Production Readiness for Failure
“Failing to plan is planning to fail”. Many of us are acquainted with this quote attributed to Benjamin Franklin, the father of time management. While planning is a basic building block behind many production system architectures and workflow designs, we need to remember that system or application failures are unavoidable. According to the CAP theorem, a choice needs to be made between availability and consistency when a system crash occurs due to software or hardware failures.
The key questions that have to be asked are:
- Is it possible to beat the CAP theorem, or is it just like pushing a boulder up a never-ending hill, forever?
- Can production systems meet the challenges for Failure Mode and Effects Analysis (FMEA)?
- Is it possible to reduce the potential loss of data due to partial or complete application failure?
At GigaSpaces, we believe that production readiness can be addressed by FMEA to evaluate failure severities/occurrences and prioritize urgency. It can be achieved with InsightEdge, a distributed multi-model computation and analytics platform fueled by GigaSpaces Core, a widely used in-house, in-memory computing core for real-time/low-latency scenarios.
This post addresses the above questions in order to better understand the potential drawbacks of deploying a self-managed distributed platform instead of an in-production platform.
CAP Theorem and Redundancy
In general, the CAP theorem states that Consistency, Availability and Partition Tolerance cannot coexist. Before discussing the tradeoffs, it should be noted that in today’s distributed systems, Partition Tolerance is a must, which leaves the discussion to focus on Consistency and Availability:
- Consistency + Partition Tolerance (CP): Every client sees the same data at the same time, mostly used with storage-based, big cache scenarios favoring consistency over availability.
- Availability + Partition Tolerance (AP): Every client receives a response for all read and write requests at all times, regardless of the state of any individual node in the system. This combination can be found in distributed transactional systems favoring Availability over Consistency.
Figure 1: Simple Representation of the CAP Theorem and Placement of Solutions in the Market
Addressing the CAP Theorem Limitations
The CAP theorem limitations can be addressed by planning an appropriate distributed architecture for production-grade platforms. The GigaSpaces in-memory computing platform has been designed and developed to ensure that applications – running on top of the platform or deployed to the platform – are powered by a robust infrastructure that copes with distributed architecture challenges.
Four main High Availability and Disaster Recovery aspects will be discussed:
- Optimized Data Replication
- Automatic Self-Healing
- Multi-Region Deployment
- Disaster Recovery
Optimized Data Replication
GigaSpaces InsightEdge includes several levels of field-proven, reliable and high-performance replication mechanisms:
Level 1: Synchronous replication between peer nodes
A reliable and high-performance in-memory replication mechanism replicates data between peer nodes within a cluster, supporting a primary-backup topology by default. Consequently, each object has at least one backup in memory.

Listing.

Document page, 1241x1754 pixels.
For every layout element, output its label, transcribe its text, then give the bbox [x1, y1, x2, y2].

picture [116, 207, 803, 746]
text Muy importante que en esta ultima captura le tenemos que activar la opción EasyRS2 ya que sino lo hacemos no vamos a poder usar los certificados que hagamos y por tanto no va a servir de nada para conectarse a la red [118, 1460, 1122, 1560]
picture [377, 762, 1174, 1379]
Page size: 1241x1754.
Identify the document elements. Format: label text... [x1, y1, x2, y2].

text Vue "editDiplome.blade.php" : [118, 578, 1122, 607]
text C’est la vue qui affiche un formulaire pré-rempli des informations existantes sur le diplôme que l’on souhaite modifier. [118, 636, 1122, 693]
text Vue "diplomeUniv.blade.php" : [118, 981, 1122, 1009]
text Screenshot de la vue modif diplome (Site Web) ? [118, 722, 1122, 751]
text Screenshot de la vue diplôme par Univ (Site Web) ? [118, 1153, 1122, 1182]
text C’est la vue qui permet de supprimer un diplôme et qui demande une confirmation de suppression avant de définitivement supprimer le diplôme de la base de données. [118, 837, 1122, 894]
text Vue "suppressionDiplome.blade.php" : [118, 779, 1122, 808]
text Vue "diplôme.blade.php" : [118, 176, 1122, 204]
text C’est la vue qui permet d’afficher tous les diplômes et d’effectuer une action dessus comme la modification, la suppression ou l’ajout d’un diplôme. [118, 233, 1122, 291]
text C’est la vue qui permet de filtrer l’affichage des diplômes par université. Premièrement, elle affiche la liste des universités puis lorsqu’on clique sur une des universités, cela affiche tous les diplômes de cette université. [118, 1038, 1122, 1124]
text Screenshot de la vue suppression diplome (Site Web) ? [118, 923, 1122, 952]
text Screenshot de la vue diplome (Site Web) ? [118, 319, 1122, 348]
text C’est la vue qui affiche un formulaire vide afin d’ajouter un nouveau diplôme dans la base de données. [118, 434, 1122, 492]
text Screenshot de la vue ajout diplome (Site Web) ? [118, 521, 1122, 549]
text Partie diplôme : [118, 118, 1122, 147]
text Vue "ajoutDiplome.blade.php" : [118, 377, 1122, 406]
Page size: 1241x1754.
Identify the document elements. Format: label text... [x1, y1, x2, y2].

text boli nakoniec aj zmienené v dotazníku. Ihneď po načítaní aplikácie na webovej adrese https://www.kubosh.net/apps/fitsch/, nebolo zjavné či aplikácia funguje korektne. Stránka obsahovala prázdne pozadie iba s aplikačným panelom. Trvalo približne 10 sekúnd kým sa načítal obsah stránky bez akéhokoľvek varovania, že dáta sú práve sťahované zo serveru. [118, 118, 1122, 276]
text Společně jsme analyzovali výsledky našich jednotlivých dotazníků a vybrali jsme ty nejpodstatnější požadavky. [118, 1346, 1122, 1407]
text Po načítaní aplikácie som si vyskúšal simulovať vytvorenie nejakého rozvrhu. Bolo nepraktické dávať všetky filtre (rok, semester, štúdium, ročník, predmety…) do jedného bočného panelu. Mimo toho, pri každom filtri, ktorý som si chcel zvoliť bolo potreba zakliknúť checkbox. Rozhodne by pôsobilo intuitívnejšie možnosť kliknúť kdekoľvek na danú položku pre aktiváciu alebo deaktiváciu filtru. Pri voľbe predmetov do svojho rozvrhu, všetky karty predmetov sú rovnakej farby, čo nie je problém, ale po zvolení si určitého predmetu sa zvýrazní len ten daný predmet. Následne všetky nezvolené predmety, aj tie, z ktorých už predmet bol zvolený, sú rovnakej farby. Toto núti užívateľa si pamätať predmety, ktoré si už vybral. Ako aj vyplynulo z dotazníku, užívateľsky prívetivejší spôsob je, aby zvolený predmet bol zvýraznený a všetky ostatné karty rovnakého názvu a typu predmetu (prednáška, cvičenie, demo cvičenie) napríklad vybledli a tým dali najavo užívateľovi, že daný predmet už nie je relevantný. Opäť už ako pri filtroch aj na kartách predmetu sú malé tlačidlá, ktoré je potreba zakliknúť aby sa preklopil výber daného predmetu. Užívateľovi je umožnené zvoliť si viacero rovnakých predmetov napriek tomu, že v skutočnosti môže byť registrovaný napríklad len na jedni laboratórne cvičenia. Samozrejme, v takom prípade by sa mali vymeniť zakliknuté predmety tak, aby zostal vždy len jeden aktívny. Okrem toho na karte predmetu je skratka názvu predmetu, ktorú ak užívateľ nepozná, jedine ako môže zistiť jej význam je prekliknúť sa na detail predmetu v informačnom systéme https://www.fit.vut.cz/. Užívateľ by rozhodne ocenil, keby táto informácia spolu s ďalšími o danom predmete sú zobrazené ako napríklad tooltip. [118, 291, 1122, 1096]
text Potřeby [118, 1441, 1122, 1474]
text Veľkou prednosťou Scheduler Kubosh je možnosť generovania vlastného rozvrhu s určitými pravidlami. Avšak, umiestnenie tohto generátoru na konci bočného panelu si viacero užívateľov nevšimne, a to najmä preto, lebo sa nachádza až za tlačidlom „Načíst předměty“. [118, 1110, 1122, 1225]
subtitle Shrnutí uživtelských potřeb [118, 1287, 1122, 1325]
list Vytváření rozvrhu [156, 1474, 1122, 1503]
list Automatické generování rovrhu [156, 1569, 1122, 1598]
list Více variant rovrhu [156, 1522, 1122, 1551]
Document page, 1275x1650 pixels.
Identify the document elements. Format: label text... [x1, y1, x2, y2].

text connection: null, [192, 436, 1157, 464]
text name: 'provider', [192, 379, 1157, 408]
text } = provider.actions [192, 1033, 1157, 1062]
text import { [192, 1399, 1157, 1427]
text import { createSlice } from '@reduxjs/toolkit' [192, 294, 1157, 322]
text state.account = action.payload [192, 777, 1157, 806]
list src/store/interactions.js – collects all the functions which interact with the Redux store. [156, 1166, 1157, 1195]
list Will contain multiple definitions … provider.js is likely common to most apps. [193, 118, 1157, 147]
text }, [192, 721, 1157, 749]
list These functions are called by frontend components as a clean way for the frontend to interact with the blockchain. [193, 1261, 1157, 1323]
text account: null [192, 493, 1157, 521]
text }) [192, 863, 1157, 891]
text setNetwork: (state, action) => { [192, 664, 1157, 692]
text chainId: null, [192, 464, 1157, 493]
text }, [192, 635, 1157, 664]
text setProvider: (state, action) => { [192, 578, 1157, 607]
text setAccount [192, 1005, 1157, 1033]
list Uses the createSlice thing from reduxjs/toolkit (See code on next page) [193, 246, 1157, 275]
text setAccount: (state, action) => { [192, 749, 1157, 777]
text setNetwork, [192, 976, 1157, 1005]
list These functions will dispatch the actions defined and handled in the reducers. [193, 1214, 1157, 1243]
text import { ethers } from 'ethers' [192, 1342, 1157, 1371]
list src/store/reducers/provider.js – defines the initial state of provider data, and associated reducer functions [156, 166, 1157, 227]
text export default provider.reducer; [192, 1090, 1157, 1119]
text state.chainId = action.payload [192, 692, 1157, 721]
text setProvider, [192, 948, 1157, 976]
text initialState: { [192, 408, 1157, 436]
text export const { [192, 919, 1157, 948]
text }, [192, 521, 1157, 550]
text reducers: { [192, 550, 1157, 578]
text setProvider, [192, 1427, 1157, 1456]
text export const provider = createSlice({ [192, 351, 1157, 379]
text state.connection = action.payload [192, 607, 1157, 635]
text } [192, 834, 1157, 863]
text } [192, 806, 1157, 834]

Challenge.
Answer these questions about the production readiness text:
1. With which platform does the text say production readiness can be achieved?
2. Which CAP property does the text call a must in today's distributed systems?
3. What topology does Level 1 replication support by default?
Nothing in the listing is needed for this.

Written response.
1. InsightEdge
2. Partition Tolerance
3. A primary-backup topology